“They’ve gone away across London,” he said. “I guess they’ve got a bigger camp there. Of a night, all over there, Hampstead way, the sky is alive with their lights. It’s like a great city, and in the glare you can just see them moving. By daylight you can’t. But nearer–I haven’t seen them–” (he counted on his fingers) “five days. Then I saw a couple across Hammersmith way carrying something big. And the night before last”–he stopped and spoke impressively–“it was just a matter of lights, but it was something up in the air. I believe they’ve built a flying-machine, and are learning to fly.”
I stopped, on hands and knees, for we had come to the bushes.
“Fly!”
“Yes,” he said, “fly.”
I went on into a little bower, and sat down.
“It is all over with humanity,” I said. “If they can do that they will simply go round the world.”
As if their Heat Ray and Fighting machines were not enough, the Martians have a deep understanding of science and in the weeks post-invasion were able to analyse our environment and create flying machines. Our most seasoned scouts were able to describe this process as they experimented with their machines, sometimes resulting in disaster for the Martian who sat in the hood but with every setback, the hammering within the pit would resume and soon enough a new machine would be created. The Flying Machine crumples easily, possibly due to the lightness of it’s manufacture and most resembles a “flying wing” style craft.

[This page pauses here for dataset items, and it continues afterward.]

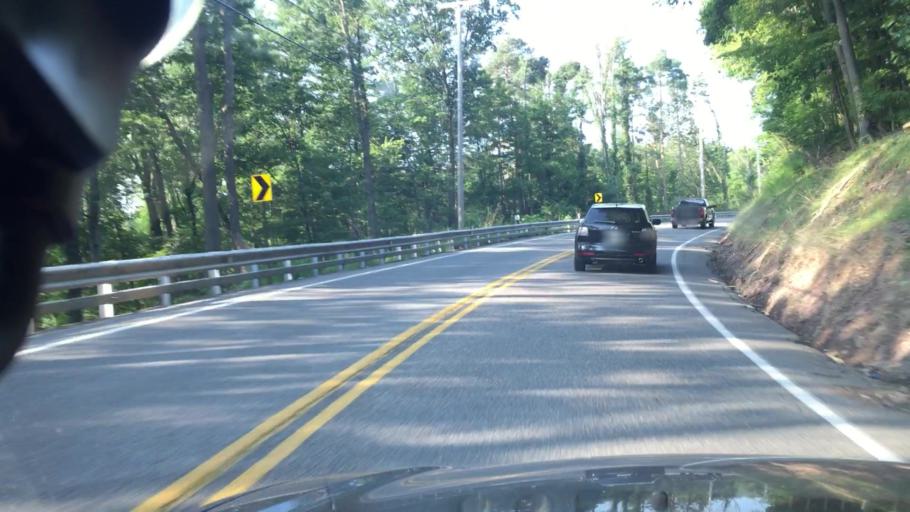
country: US
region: Pennsylvania
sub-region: Columbia County
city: Catawissa
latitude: 40.9173
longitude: -76.4739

“Across the pit on its farther lip, flat and vast and strange, lay the great flying-machine with which they had been experimenting upon our denser atmosphere when decay and death arrested them.”

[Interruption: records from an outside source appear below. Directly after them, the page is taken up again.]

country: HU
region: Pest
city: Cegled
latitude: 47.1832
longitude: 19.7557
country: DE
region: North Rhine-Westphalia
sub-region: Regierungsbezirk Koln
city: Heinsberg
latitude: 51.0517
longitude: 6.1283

The Martian Flying Machine uses compressed air to launch itself into the air with a loud popping sound and further air jets and aerodynamic surfaces to provide forward motion and lift. They cannot hover effectively and are currently limited to strafing runs for deploying Black Smoke and attacking with the Heat Ray, a tactic which has proved thus far to be utterly devastating.

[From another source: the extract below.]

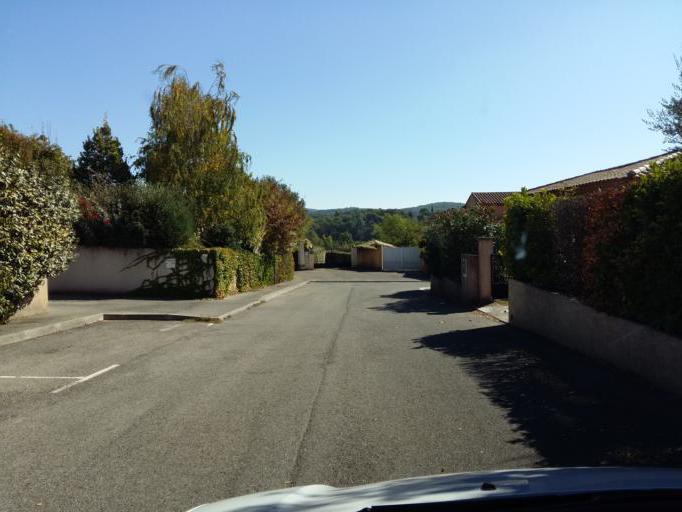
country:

Forward observers have noted the craft are simply too swift to be targetted by normal artillery and even our best riflemen have expressed doubt at whether they could provide an effective hit. Scouts describe the screaming roar of the engines to be as terrifying as the howls of the machines themselves.
Thankfully the range of these terrible air-borne scourges seems to be approximately 50 miles. It would not have delayed their eventual defeat even by a day but should their range have been much greater, we can only imagine the destruction they would have wrought upon us.